RECURSO DE INVESTIDOR PROFISSIONAL CONTRA DECISÃO DA SEP RELATIVA A ALTERAÇÃO DE ESTATUTO SOCIAL -– PROC. RJ2004/2684

Reg. nº 4460/04
Relator: DWB

O Presidente declarou seu impedimento, tendo deixado a sala durante o exame do caso.

Trata-se de apreciação de recurso interposto pelo Investidor Profissional IP Foco 3 FIA contra a decisão da SEP, referente à adequação da deliberação da Assembléia Geral Extraordinária da Companhia Iguaçu de Café Solúvel S.A., que decidiu pela destinação de até 55% do lucro líquido para "a formação de uma Reserva para Perdas Monetárias e Equalização de Dividendos, destinada a prevenir a descapitalização da Sociedade em face de desvalorizações monetárias" e, adicionalmente, para a "suplementação de dividendos nos períodos em que o resultado do exercício se apresentar insuficiente para a remuneração dos acionistas segundo a média dos últimos 5 (cinco) exercícios".

A Diretora Norma Parente, em reunião de 31.01.05, apresentou voto, acompanhado pelo Diretor Sergio Weguelin, pelo provimento do recurso.

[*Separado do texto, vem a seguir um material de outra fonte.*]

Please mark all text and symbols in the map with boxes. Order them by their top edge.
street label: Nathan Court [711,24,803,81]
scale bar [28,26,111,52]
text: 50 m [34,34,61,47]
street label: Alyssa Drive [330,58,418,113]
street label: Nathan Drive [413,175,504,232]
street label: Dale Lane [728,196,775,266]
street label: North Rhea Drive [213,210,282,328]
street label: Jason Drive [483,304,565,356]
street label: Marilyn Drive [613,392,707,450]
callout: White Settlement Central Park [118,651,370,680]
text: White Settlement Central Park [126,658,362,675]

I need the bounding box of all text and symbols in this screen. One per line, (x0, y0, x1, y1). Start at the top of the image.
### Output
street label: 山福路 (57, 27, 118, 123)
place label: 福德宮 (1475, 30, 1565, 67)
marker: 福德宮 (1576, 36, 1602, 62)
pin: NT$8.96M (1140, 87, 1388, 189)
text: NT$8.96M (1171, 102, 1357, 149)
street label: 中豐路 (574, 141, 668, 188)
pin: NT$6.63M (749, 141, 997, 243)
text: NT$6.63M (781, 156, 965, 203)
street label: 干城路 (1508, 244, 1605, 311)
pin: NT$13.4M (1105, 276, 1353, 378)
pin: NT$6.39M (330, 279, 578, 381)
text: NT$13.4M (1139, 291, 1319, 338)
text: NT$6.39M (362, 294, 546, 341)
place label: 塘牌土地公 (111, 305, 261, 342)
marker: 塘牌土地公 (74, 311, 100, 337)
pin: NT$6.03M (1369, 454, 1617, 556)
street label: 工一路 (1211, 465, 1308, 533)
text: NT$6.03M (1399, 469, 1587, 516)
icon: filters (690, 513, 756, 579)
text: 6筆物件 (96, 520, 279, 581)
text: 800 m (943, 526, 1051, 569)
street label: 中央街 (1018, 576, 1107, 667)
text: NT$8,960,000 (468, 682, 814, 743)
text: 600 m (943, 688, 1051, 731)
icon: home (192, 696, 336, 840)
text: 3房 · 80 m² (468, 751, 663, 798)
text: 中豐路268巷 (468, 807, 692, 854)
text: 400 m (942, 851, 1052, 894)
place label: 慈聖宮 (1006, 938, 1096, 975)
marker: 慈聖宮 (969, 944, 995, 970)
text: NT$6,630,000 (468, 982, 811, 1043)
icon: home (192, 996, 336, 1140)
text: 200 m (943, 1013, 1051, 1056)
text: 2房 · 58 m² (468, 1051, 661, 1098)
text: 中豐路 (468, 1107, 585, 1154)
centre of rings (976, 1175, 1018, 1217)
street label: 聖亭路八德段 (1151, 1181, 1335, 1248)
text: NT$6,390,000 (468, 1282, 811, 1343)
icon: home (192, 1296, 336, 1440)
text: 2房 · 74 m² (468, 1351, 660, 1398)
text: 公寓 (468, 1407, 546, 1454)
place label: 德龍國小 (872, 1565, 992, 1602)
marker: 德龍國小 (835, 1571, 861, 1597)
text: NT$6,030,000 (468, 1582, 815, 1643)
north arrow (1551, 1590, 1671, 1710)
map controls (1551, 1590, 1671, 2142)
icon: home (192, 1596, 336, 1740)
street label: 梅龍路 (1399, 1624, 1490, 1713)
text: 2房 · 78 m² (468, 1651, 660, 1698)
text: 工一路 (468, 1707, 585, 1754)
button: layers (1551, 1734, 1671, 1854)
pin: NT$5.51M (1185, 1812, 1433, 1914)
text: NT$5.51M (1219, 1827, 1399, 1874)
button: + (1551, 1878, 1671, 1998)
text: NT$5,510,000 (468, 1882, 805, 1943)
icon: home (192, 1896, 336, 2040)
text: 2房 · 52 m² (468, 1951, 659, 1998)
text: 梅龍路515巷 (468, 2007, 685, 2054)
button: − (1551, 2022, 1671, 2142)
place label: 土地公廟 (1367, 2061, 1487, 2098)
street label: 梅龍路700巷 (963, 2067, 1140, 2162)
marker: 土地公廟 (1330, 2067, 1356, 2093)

O Relator, que havia resolvido reanalisar a questão, à luz dos fundamentos expostos no voto apresentado pela Diretora, trouxe o assunto novamente à discussão, tendo apresentado voto pelo indeferimento do recurso, por não visualizar irregularidade na constituição da "Reserva para Perdas Monetárias e Equalização de Dividendos", bem como por entender não restar comprovada a excessividade e a ociosidade dos valores que compõem a indigitada reserva.

Dessa forma, por maioria, vencido o Relator, que negava provimento ao recurso mantendo a decisão da área técnica, foi deliberado, sem prejuízo da decisão da SEP que determinou a inclusão das informações prestadas à CVM nas demonstrações financeiras e trimestrais da companhia, dar provimento ao recurso, com o entendimento de que a reserva criada pelo estatuto não atende ao disposto na Lei nº 6.404/76. Recomendou-se ainda à área técnica a verificação da existência de indícios suficientes para a instauração de inquérito para apurar a existência de eventual abuso por parte do acionista controlador ao deliberar em assembléia pela reserva estatutária descrita no art. 27, e, da Companhia.

RELATO SOBRE RECENTES INSPEÇÕES NA AVESTRUZ MASTER E STRUTHIO GOLD

Reg. nº 4569/04
Relator: SFI

A SFI fez um relato acerca das providências que foram tomadas pela área para verificar o cumprimento da Deliberação CVM nº 473/04, que determinava que a Avestruz Master se abstivesse de efetuar oferta ao público de Cédulas de Produtor Rural – CPR em certas condições. Por ter constatado que a Companhia vem descumprindo o determinado pela citada Deliberação, a SFI informou que iria aplicar à Avestruz Master a multa cominatória fixada no inciso IV da Deliberação.

O Colegiado determinou que a ASC, em conjunto com a PFE e a SFI, elaborasse um Alerta ao Mercado com o intuito de tornar públicas essas providências, inclusive informando que foi instaurado inquérito administrativo para apurar a colocação irregular de contratos de investimento coletivo pela empresa Avestruz Master, em infração ao disposto no art. 19 da referida Lei.